Outside the sun was up over the roofs and I could see the points of the cathedral with the sunlight on them. I was clean inside and outside and waiting for the doctor.

“And that’s it?” Catherine said. “She says just what he wants her to?”

“Not always.”

“But I will. I’ll say just what you wish and I’ll do what you wish and then you will never want any other girls, will you?” She looked at me very happily. “I’ll do what you want and say what you want and then I’ll be a great success, won’t I?”

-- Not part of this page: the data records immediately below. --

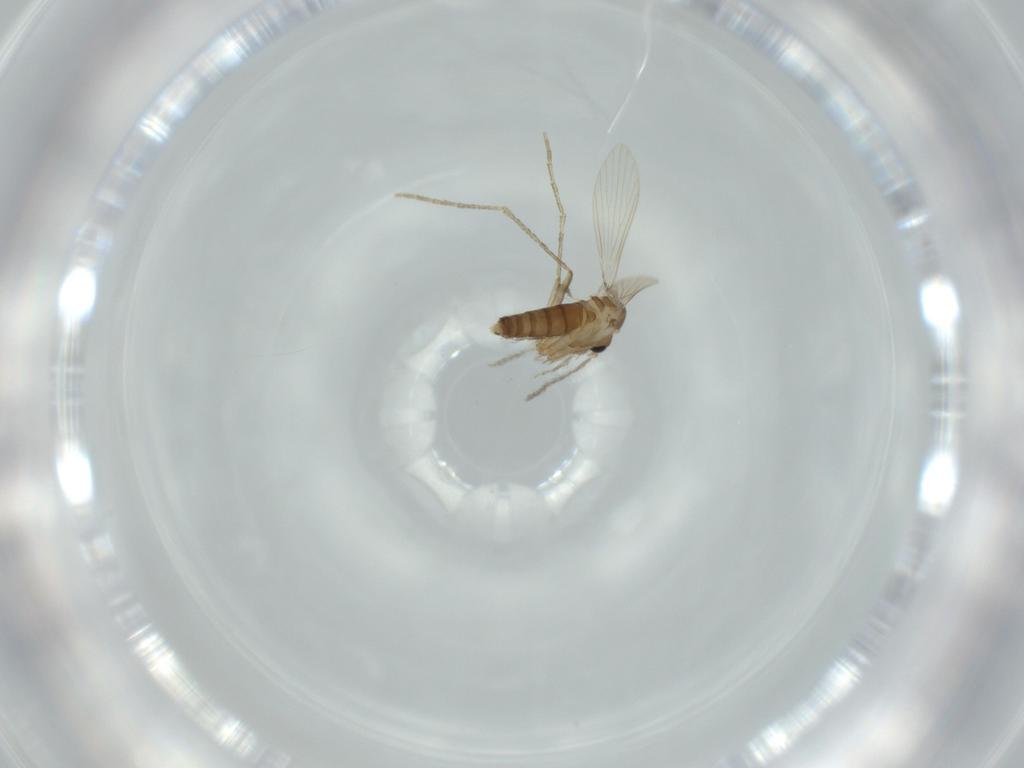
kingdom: Animalia
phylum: Arthropoda
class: Insecta
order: Diptera
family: Psychodidae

“What would you like me to do now that you’re all ready?”

“Come to the bed again.”

“All right. I’ll come.”

“Oh, darling, darling, darling,” I said.

“You see,” she said. “I do anything you want.”

“You’re so lovely.”

“I’m afraid I’m not very good at it yet.”

“You’re lovely.”

“I want what you want. There isn’t any me any more. Just what you want.”

“You sweet.”

“I’m good. Aren’t I good? You don’t want any other girls, do you?”


“You see? I’m good. I do what you want.”